The difficulties Roeg had setting up projects in the 90s were linked to major changes in an industry that favoured heavily publicised blockbusters over speculative medium-budget productions, especially those from a director who was liable to take a film to places most executives fear. His one early chance for the big-time, making Flash Gordon for Dino De Laurentiis, found him at odds with the producer over how wickedly adult an approach he could take to the material. Cold Heaven (1992), Heart of Darkness (1993), Two Deaths (1994) and Full Body Massage (1995) were all seen on television screens, where experimentation was even less encouraged.
Like many directors, he filled in time making commercials (including those tea-drinking chimps), some pop videos and that infamous public warning film about AIDS featuring a menacing tombstone. After a long absence from the cinema Roeg returned with Puffball, an adaptation of Fay Weldon’s novel about witches and fertility, but its engagingly perverse streak was sadly unsupported by its production values.
While Roeg never gave up hope of making more films, supported by his extended family of six sons and third wife Harriet Harper, he produced a book about his life and career, The World Is Ever Changing. Of course, being in his own words, it was neither chronological nor detailed, more allusive and quizzical, quoting as many poems as scenes from films.

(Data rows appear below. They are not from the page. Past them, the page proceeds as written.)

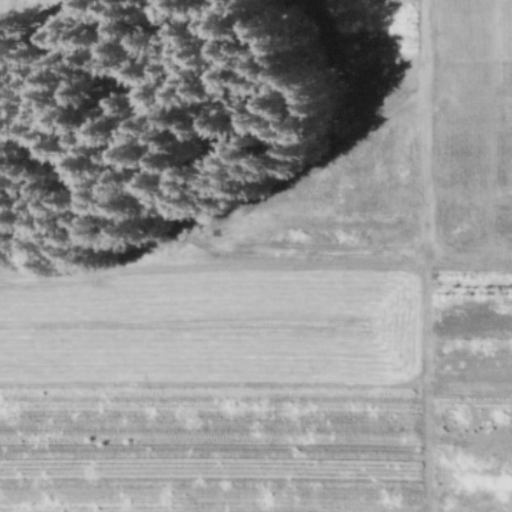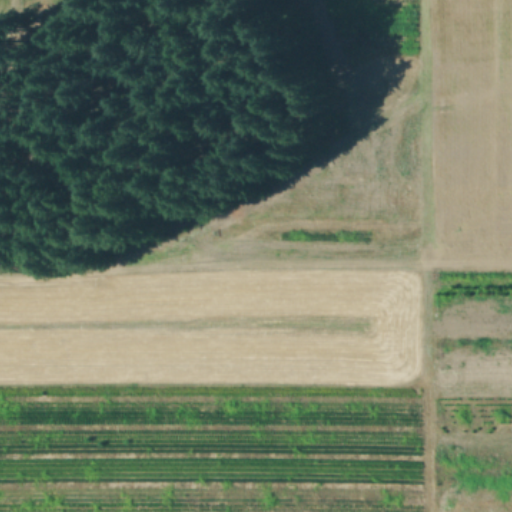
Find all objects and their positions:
crop: (256, 256)
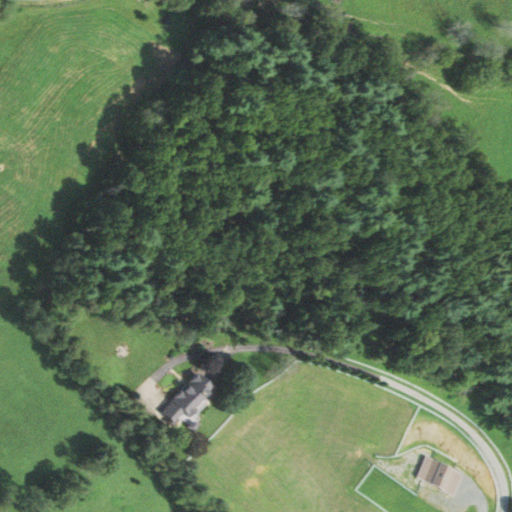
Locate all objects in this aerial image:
road: (363, 372)
building: (192, 400)
building: (442, 476)
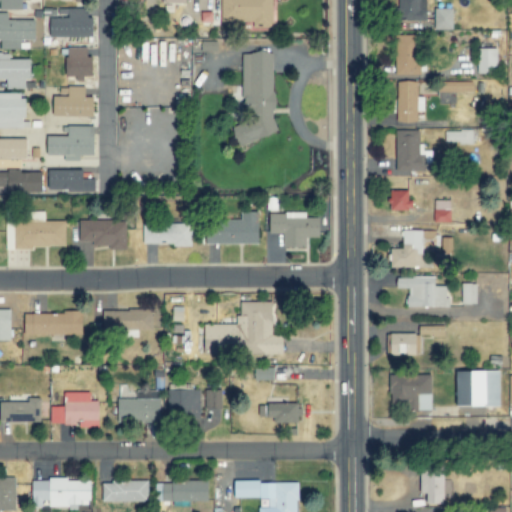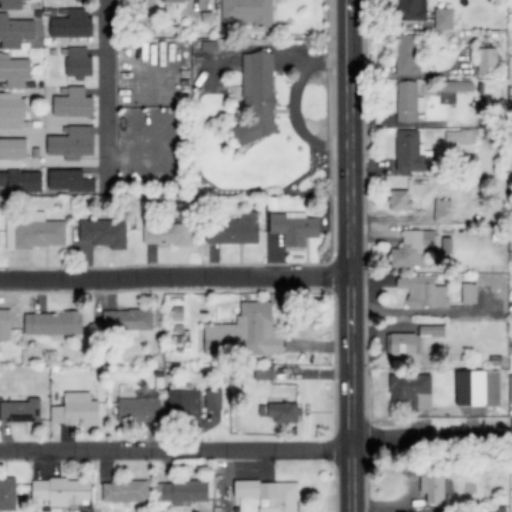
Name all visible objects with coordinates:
building: (174, 1)
building: (10, 4)
building: (412, 10)
building: (443, 19)
building: (70, 22)
building: (16, 31)
building: (408, 55)
building: (487, 61)
building: (78, 63)
building: (14, 71)
building: (456, 86)
road: (107, 97)
building: (257, 98)
building: (407, 102)
building: (72, 103)
building: (12, 110)
building: (458, 137)
building: (71, 142)
building: (13, 148)
building: (410, 152)
building: (69, 181)
building: (21, 182)
building: (399, 201)
building: (441, 211)
building: (294, 228)
building: (233, 230)
building: (38, 231)
building: (103, 233)
building: (166, 234)
building: (410, 248)
road: (346, 256)
building: (510, 257)
road: (173, 276)
building: (422, 292)
building: (468, 293)
building: (132, 321)
building: (52, 323)
building: (5, 324)
building: (260, 330)
building: (219, 337)
building: (401, 344)
building: (478, 389)
building: (410, 390)
building: (510, 390)
building: (212, 399)
building: (184, 400)
building: (76, 410)
building: (138, 410)
building: (20, 411)
building: (279, 412)
road: (257, 449)
building: (432, 485)
building: (124, 491)
building: (181, 491)
building: (60, 493)
building: (7, 494)
building: (268, 494)
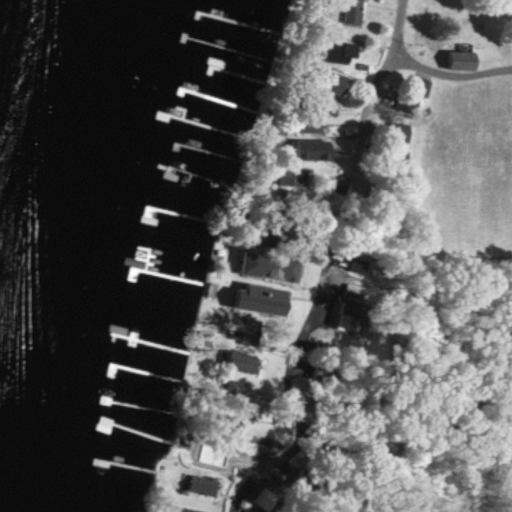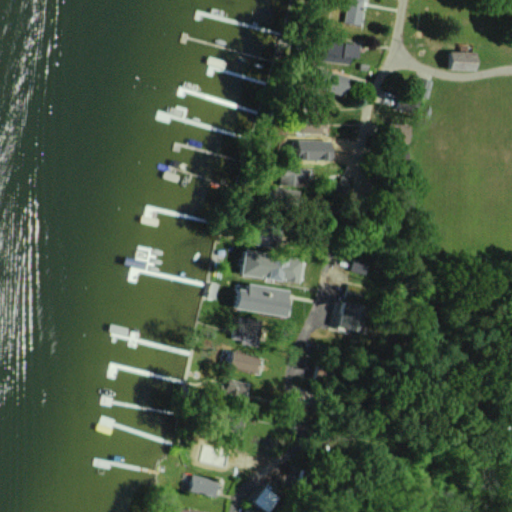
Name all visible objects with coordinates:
building: (351, 11)
building: (349, 49)
building: (459, 58)
road: (423, 67)
road: (373, 105)
building: (312, 149)
building: (289, 177)
building: (362, 265)
building: (271, 266)
building: (264, 298)
building: (345, 315)
road: (298, 352)
building: (244, 361)
building: (235, 388)
road: (355, 434)
building: (202, 485)
building: (264, 498)
building: (193, 511)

A conversation with Roeg was almost as challenging as watching his films, as he confessed himself to possessing a grasshopper mind and he would rarely answer a question in any straightforward manner. But often you were rewarded with shafts of lucidity, such as when he once explained to me in great detail his ideas for a film on the hapless yachtsman Donald Crowhurst, which he saw as a ghost story. I was fortunate, thanks to the intercession of our mutual friend the photographer Michael Woods, to have the opportunity to persuade Roeg into participating in a documentary on him for BBC’s Arena. An often capricious fellow, he had turned down several approaches before and until the cameras actually turned, I was never really sure it would happen.
Nicolas Roeg was in many ways a unique figure in cinema, and he inspired a high degree of reverence from fellow filmmakers, even if they didn’t envy his struggles over many years to get back on the set. Perhaps in some ways he is was, as Bernard Rose suggested to me, the real man who fell to earth, not just because of his awesome fondness for gin martinis but for his perceptions and brilliance in creating a cinema that posed a threat to the mainstream. On set he was notorious for shooting a great deal, responding to accidents and changes in weather as if they were always intended for the film in question. He loved chance while never really believing in coincidence.
This summer, I attended the New Horizons Festival in Wroclaw where a Roeg retrospective was held. Every screening was full with a predominantly young audience most of whom had never seen his films before, and they were enraptured by them. He truly was one of British cinema’s great visionaries, up there with Powell and Pressburger and David Lean, and I believe his films continue to improve with time, as one viewing is insufficient to discover their many secrets.